## WHAT IS ASKED
Reproduce word for word the part of the passage on India's forex reserves between "In April 2014, India’s" and "by $30 billion.", inclusive.

## PROVIDED PASSAGE
## Begin

In April 2014, India’s forex reserves had crossed the $300 billion mark. It has taken only three and a half years for the addition of the last $100 billion. Since September 2016, the forex reserves have increased by $30 billion.
According to the opinion of experts and commentators, the current level of forex reserves can finance one full year’s worth of imports and more.
The most fundamental takeaway from any substantial increase in a country’s forex reserves is the ability and instrument it provides said country’s central bank to deal with any volatility or headwinds in the forex market.
It may also be kept in mind that this rise in forex reserves has also happened in a context where India’s external debt situation has also shown marked improvement. The latest issue of a Ministry of Finance annual publication “India’s External Debt: A Status Report 2016-17” shows that India’s external debt was at $471.9 billion at the end of March 2017, decreasing by $13.1 billion (2.7%) from the level at end-March 2016. Also, at end-March 2017, India’s long-term external debt was $383.9 billion — a decrease of 4.4% over the level at end-March 2016.
India’s external debt situation improved in 2016-17 compared to 2015-16. This can be seen in the increase of forex reserves cover to debt to 78.4% from 74.3% and a fall in the external debt-GDP ratio to 20.2% from 23.5%.

## End

## INFORMATION PROVIDED
## Begin

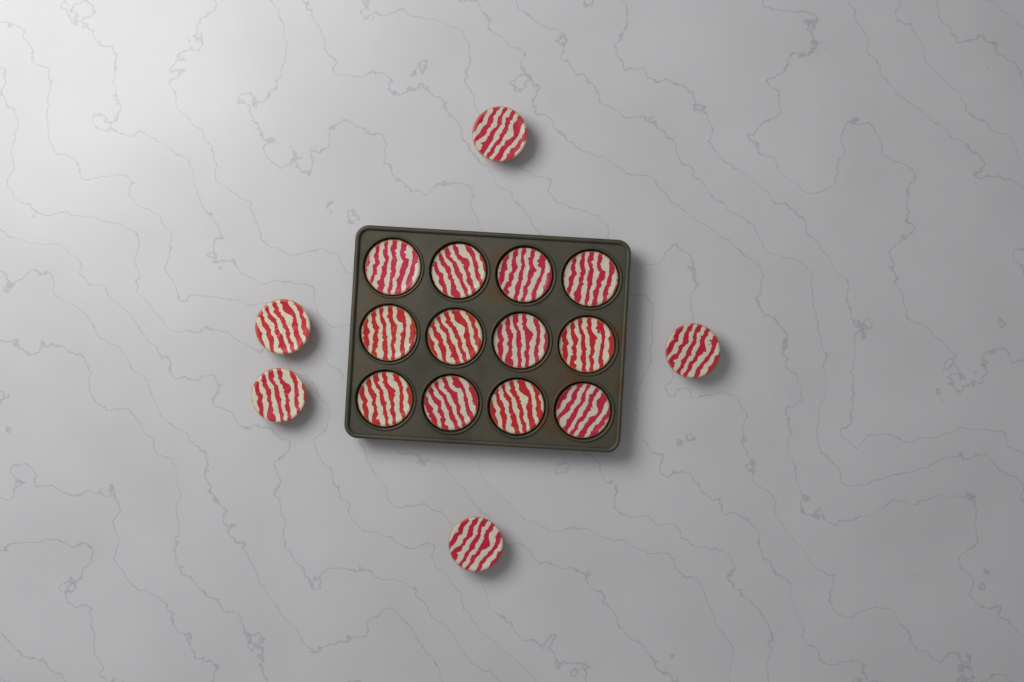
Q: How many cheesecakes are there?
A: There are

## End
## Begin

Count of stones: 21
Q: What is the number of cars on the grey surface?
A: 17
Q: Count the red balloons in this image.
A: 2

## End
## Begin

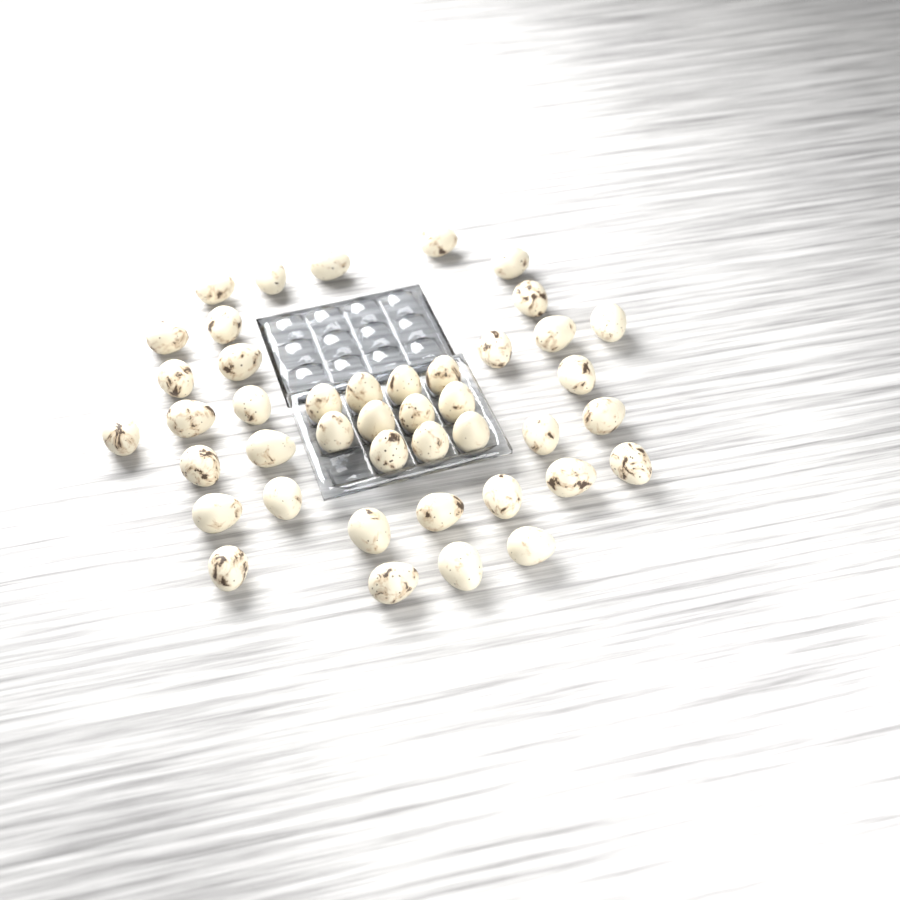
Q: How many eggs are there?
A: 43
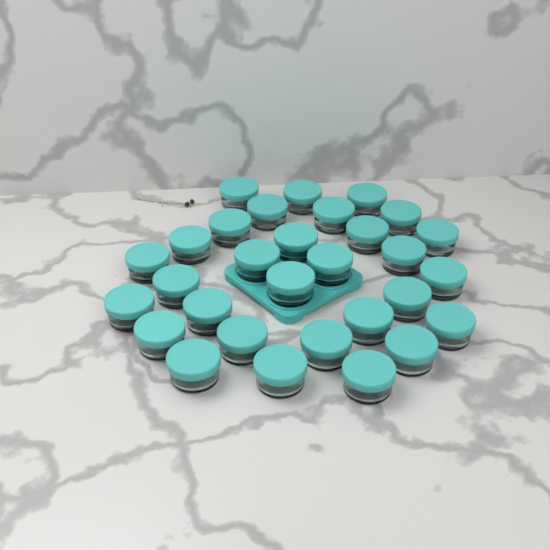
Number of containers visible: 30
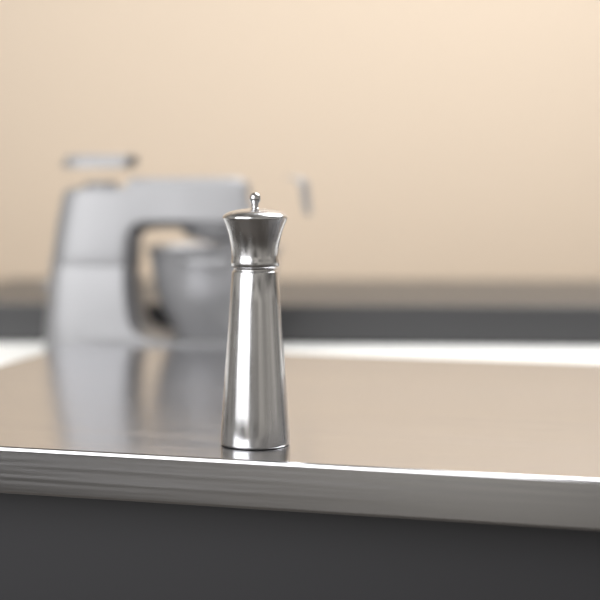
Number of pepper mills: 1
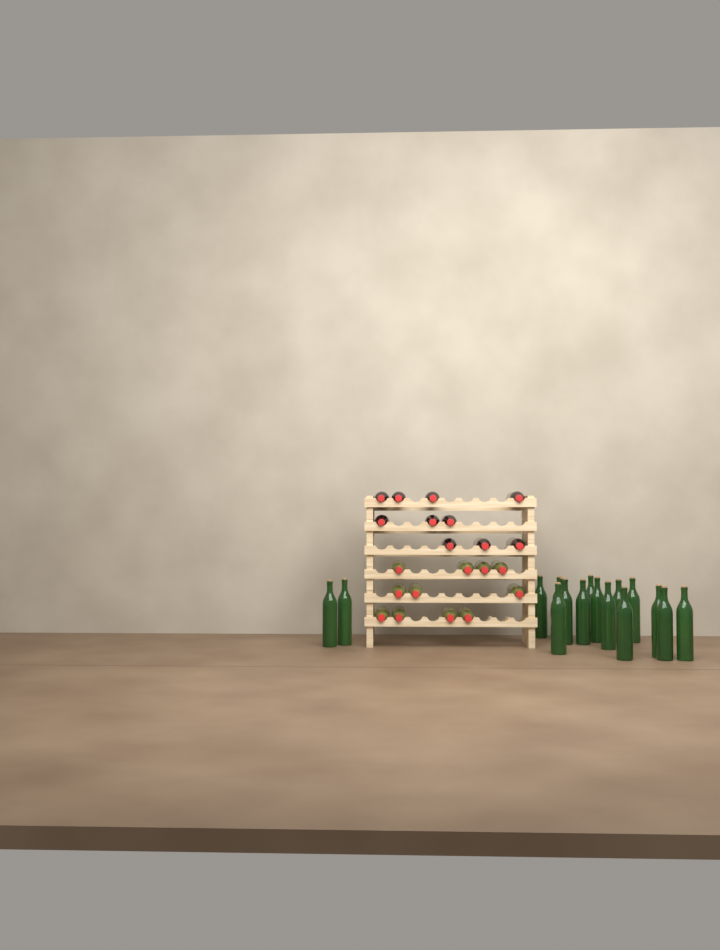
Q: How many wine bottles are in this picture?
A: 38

## End

## PROBLEM SOLUTION
In April 2014, India’s forex reserves had crossed the $300 billion mark. It has taken only three and a half years for the addition of the last $100 billion. Since September 2016, the forex reserves have increased by $30 billion.